AVAILABLE DATA:
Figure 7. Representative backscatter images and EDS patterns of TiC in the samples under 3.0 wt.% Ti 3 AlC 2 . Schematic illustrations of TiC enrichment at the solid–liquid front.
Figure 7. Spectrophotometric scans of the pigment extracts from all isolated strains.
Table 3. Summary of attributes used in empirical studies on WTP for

...

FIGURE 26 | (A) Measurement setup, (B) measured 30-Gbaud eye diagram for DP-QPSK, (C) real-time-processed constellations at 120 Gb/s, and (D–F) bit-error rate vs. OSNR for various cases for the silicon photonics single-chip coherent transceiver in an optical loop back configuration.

REQUIRED WORK:
Begin at the line above that has "Figure 7. Spectrophotometric" and stop after the line that has "Table 3. Summary", copying each line exactly and adding nothing else.

ANSWER SECTION:
Figure 7. Spectrophotometric scans of the pigment extracts from all isolated strains.
Table 3. Summary of attributes used in empirical studies on WTP for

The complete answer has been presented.